Fra i temi verranno approfonditi le norme e modalità di applicazione della misurazione e tariffazione puntuale; Il ruolo di ARERA, il progetto URBAN AGENDA FOR EU ed il ruolo guida dell’Italia nella costruzione di Toolkit e Modelli sostenibili per  l’applicazione della direttiva PAYT in Europa; la centralità dei sistemi gestionali ambientali e IoT basati sulle nuove tecnologie e infrastrutture per la corretta gestione della Tariffazione Puntuale; la realtà attuale degli Enti Locali e contributi vari. (Per info e iscrizioni www.operate.it)

La Tariffazione Puntuale (PAYT), che si rifà alla Direttiva Europea 2008/98/CE, è indicata come strumento verso l’economia circolare ed i rifiuti zero, che prevede il calcolo della tariffa non più basato esclusivamente su costi fissi, ma in base alla reale produzione di rifiuto conferito dall’utente che “paga per quanto produce”.

Non si tratta di nuovi strumenti; la domanda è come applicarli correttamente, considerando l’intero sistema di prodotti, materiali e servizi in un’economia circolare.

L’applicazione della Tariffa Puntuale rende quindi fondamentale l’adozione di sistemi ERP e IoT che permettano la gestione di ogni processo e la sicurezza e certificazione di ogni dato acquisito.

In questo scenario si inserisce la nuova suite WMS Waste Management Solutions, presentata dal Gruppo Viasat nell’ambito dell’edizione 2018 di Ecomondo. Una soluzione unica che coniuga tre know-how tecnologici di eccellenza: quelli di Viasat, Anthea e Datamove, tutte società del Gruppo Viasat, per fornire alle imprese una suite completa e affidabile per la gestione dell’intera filiera dei servizi ambientali e del waste management tramite una piattaforma unica che unisce avanzati sistemi ERP con innovativi dispositivi IoT.

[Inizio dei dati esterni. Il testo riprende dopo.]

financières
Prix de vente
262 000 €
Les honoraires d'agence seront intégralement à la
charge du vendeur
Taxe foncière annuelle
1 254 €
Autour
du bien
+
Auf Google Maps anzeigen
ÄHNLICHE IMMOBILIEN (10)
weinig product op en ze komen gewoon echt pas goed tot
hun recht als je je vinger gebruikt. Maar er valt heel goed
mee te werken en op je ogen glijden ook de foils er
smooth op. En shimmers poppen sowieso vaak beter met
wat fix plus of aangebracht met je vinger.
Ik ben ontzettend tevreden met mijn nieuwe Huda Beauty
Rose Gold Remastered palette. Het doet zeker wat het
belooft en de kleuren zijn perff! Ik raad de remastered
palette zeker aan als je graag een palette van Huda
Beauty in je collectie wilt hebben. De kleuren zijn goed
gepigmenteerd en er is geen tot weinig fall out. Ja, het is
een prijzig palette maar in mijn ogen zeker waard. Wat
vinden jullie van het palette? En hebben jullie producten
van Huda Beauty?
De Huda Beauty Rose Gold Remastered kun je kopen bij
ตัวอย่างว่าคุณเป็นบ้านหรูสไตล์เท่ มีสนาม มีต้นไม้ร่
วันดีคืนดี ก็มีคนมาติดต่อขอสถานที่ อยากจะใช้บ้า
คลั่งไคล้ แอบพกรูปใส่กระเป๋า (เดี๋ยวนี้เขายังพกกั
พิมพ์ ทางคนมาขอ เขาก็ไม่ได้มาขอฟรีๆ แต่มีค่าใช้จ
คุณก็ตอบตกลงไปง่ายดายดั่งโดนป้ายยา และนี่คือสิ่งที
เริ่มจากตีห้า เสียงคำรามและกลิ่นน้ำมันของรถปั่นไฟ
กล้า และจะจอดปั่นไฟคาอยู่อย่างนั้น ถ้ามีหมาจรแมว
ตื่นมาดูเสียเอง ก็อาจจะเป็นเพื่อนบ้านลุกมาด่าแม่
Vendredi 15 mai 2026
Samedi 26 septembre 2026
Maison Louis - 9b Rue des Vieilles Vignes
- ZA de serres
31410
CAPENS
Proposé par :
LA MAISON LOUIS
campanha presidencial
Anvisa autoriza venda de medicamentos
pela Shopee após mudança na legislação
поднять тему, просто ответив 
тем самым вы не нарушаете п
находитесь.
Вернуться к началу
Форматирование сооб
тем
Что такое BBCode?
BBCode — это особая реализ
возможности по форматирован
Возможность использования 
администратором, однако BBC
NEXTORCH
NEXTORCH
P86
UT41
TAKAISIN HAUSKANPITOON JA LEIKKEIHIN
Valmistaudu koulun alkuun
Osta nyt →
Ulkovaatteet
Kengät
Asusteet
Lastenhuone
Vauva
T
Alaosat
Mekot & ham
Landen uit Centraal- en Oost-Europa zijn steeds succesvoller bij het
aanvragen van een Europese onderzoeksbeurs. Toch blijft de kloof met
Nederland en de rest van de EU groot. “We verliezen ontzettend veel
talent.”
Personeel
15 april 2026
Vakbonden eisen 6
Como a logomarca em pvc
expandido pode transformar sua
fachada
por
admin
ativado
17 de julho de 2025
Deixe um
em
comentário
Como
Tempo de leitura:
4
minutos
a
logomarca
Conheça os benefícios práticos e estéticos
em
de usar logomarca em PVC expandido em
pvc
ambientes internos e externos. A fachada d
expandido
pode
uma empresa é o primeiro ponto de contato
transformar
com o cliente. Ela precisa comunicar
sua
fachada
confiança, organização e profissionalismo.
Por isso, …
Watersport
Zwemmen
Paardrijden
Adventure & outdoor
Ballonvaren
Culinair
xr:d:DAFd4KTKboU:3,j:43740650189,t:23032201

WMS significa gestione completa dei processi inerenti ai Servizi Ambientali, di Misurazione Puntuale e Tariffazione, Conservazione Digitale dei dati e applicazioni sul modello Smart City in una unica piattaforma condivisa, in grado di rispondere a scenari e ambiti di applicazione non più affrontabili con singole soluzioni verticali. Anthea e Datamove si candidano quindi come partner e unico interlocutore verso il cliente in grado di supportare tutte le fasi di progetti complessi e consentire ad aziende, amministrazioni ed enti di poter gestire al meglio le sfide di Misurazione, Tariffazione Puntuale e gestione Ambientale verso l’Economia Circolare.

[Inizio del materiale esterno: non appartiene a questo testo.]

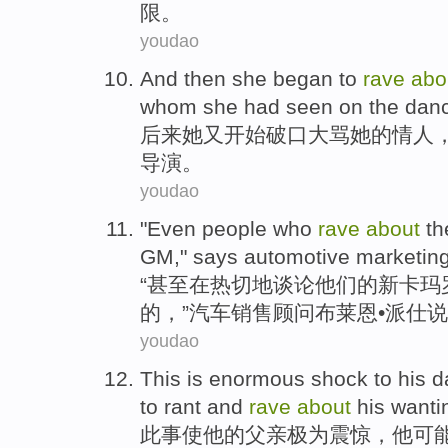
限。
youdao
And then
she
began to
rave
abo
whom she had
seen
on
the dan
后来
她
又
开始
破口大骂
她
的
情人
导演
。
youdao
"
Even
people
who
rave
about
th
GM
,"
says
automotive
marketin
“
甚至
在热切
地
谈论
他们
的
新
卡玛
的，”
汽车
销售
顾问
布莱恩
•派
仕
说
youdao
This
is enormous
shock
to
his
d
to
rant
and
rave
about
his
wanti
此事使
他
的
父亲
极为
震惊
，
他
可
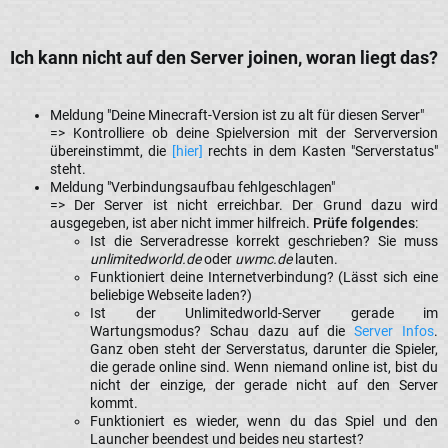
Ich kann nicht auf den Server joinen, woran liegt das?​
Meldung "Deine Minecraft-Version ist zu alt für diesen Server"
=> Kontrolliere ob deine Spielversion mit der Serverversion
übereinstimmt, die
[hier]
rechts in dem Kasten "Serverstatus"
steht.
Meldung "Verbindungsaufbau fehlgeschlagen"
=> Der Server ist nicht erreichbar. Der Grund dazu wird
ausgegeben, ist aber nicht immer hilfreich.
Prüfe folgendes
:
Ist die Serveradresse korrekt geschrieben? Sie muss
unlimitedworld.de
oder
uwmc.de
lauten.
Funktioniert deine Internetverbindung? (Lässt sich eine
beliebige Webseite laden?)
Ist der Unlimitedworld-Server gerade im
Wartungsmodus? Schau dazu auf die
Server Infos
.
Ganz oben steht der Serverstatus, darunter die Spieler,
die gerade online sind. Wenn niemand online ist, bist du
nicht der einzige, der gerade nicht auf den Server
kommt.
Funktioniert es wieder, wenn du das Spiel und den
Launcher beendest und beides neu startest?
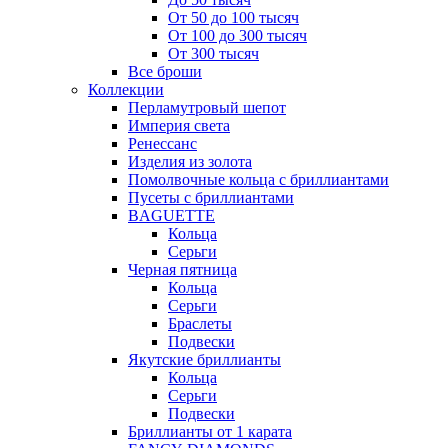
От 50 до 100 тысяч
От 100 до 300 тысяч
От 300 тысяч
Все броши
Коллекции
Перламутровый шепот
Империя света
Ренессанс
Изделия из золота
Помолвочные кольца с бриллиантами
Пусеты с бриллиантами
BAGUETTE
Кольца
Серьги
Черная пятница
Кольца
Серьги
Браслеты
Подвески
Якутские бриллианты
Кольца
Серьги
Подвески
Бриллианты от 1 карата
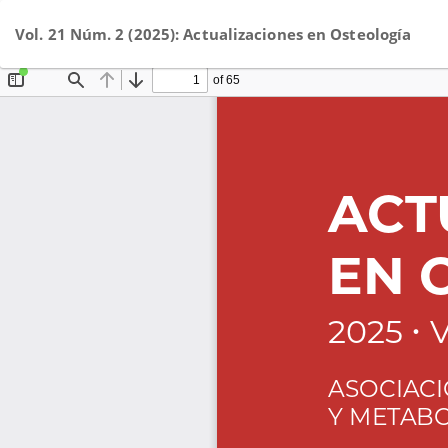
Volver
Vol. 21 Núm. 2 (2025): Actualizaciones en Osteología
a
los
detalles
del
artículo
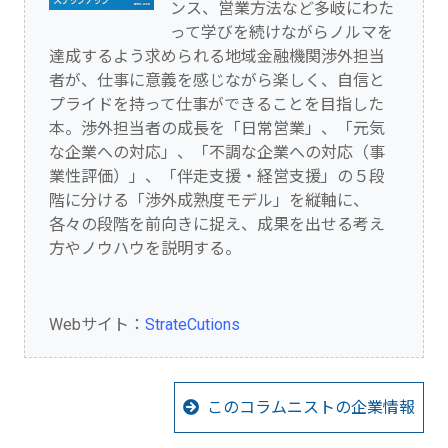
ンス、営業方法など多岐にわた
って学びを続けながらノルマを
達成するよう求められる地域金融機関渉外担当
者が、仕事に意義を感じながら楽しく、自信と
プライドを持って仕事ができることを目指した
本。渉外担当者の成長を「日常営業」、「元気
な企業への対応」、「不調な企業への対応（事
業性評価）」、「伴走支援・経営支援」の５段
階に分ける「渉外成熟度モデル」を縦軸に、
各々の段階を前向きに捉え、成果を出せる考え
方やノウハウを説明する。
Webサイト：
StrateCutions
このコラムニストの企業情報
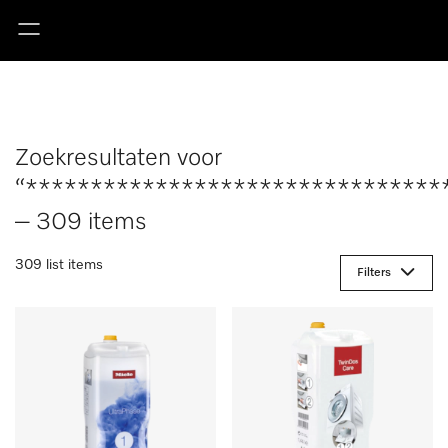
Zoekresultaten voor
“********************************
– 309 items
309 list items
Filters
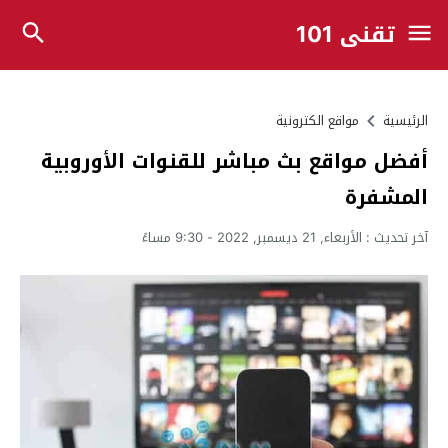
تقني 101
الرئيسية
مواقع الكترونية
أفضل مواقع بث مباشر للقنوات الأوروبية
المشفرة
آخر تحديث :
الأربعاء, 21 ديسمبر, 2022 - 9:30 مساءً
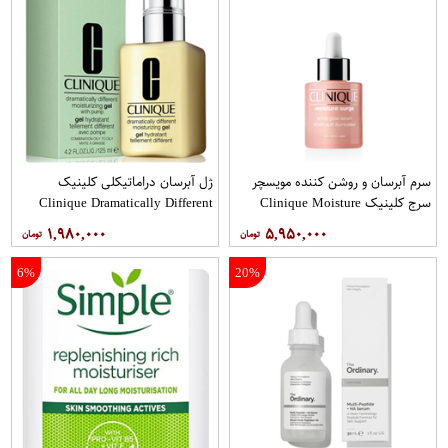
سرم آبرسان و روشن کننده مویسچر
ژل آبرسان دراماتیکلی کلینیک
سرج کلینیک Clinique Moisture
Clinique Dramatically Different
Hydrating Gel
Surge Active Glow Serum 30Ml
۱,۹۸۰,۰۰۰
۵,۹۵۰,۰۰۰
6%
20%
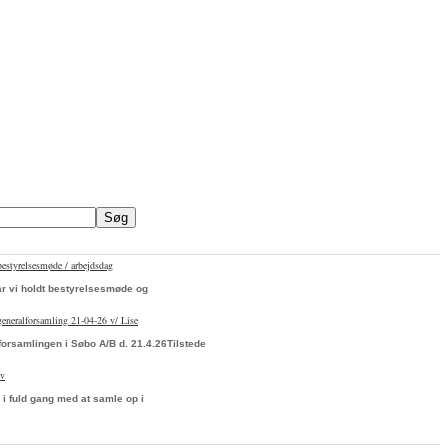
bestyrelsesmøde / arbejdsdag
ar vi holdt bestyrelsesmøde og
 generalforsamling 21-04-26 v/ Lise
forsamlingen i Søbo A/B d. 21.4.26Tilstede
ev
 i fuld gang med at samle op i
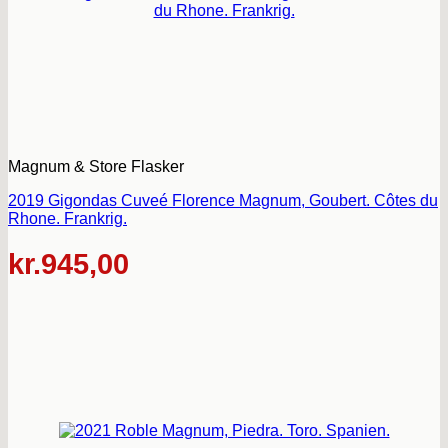
Magnum & Store Flasker
2019 Gigondas Cuveé Florence Magnum, Goubert. Côtes du
Rhone. Frankrig.
kr.
945,00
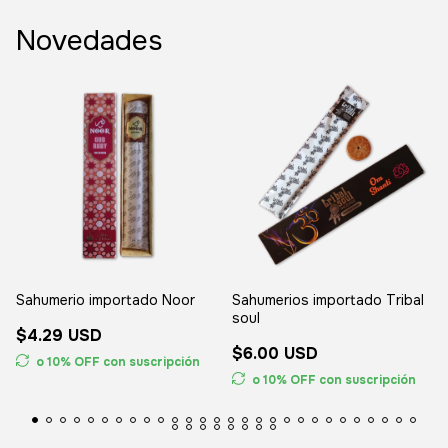
Novedades
Sahumerio importado Noor
Sahumerios importado Tribal
soul
$4.29 USD
$6.00 USD
o 10% OFF
con suscripción
o 10% OFF
con suscripción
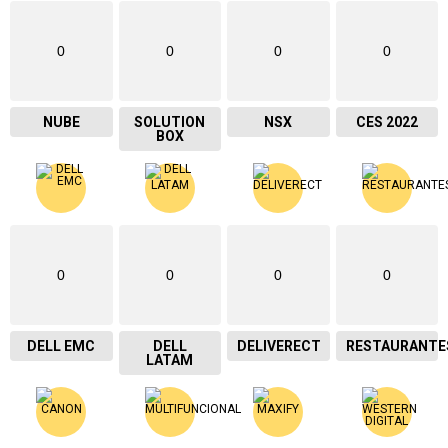
0
0
0
0
NUBE
SOLUTION
NSX
CES 2022
BOX
0
0
0
0
DELL EMC
DELL
DELIVERECT
RESTAURANTE
LATAM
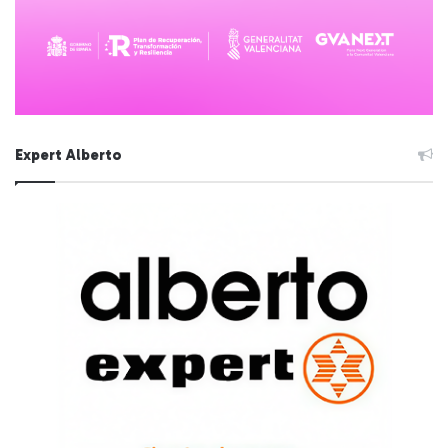
Expert Alberto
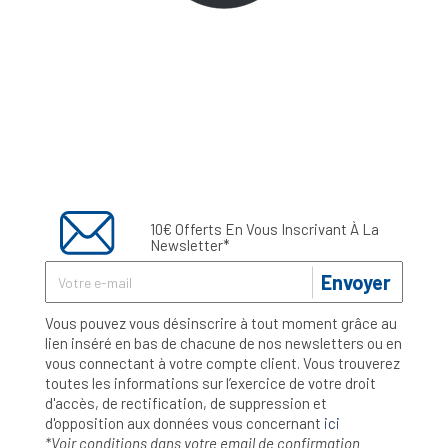
10€ Offerts En Vous Inscrivant À La
Newsletter*
Envoyer
Vous pouvez vous désinscrire à tout moment grâce au
lien inséré en bas de chacune de nos newsletters ou en
vous connectant à votre compte client. Vous trouverez
toutes les informations sur l’exercice de votre droit
d'accès, de rectification, de suppression et
d'opposition aux données vous concernant
ici
*Voir conditions dans votre email de confirmation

La transizione verso un’economia circolare rappresenta una potente sfida per la società attuale, e all’interno del modello Smart City, i cittadini, le istituzioni pubbliche, l’intera comunità si dovranno alleate e attivare insieme un nuovo approccio sistemico per migliorare la qualità della vita e l’applicazione di soluzioni integrate, tecnologicamente avanzate e sostenibili.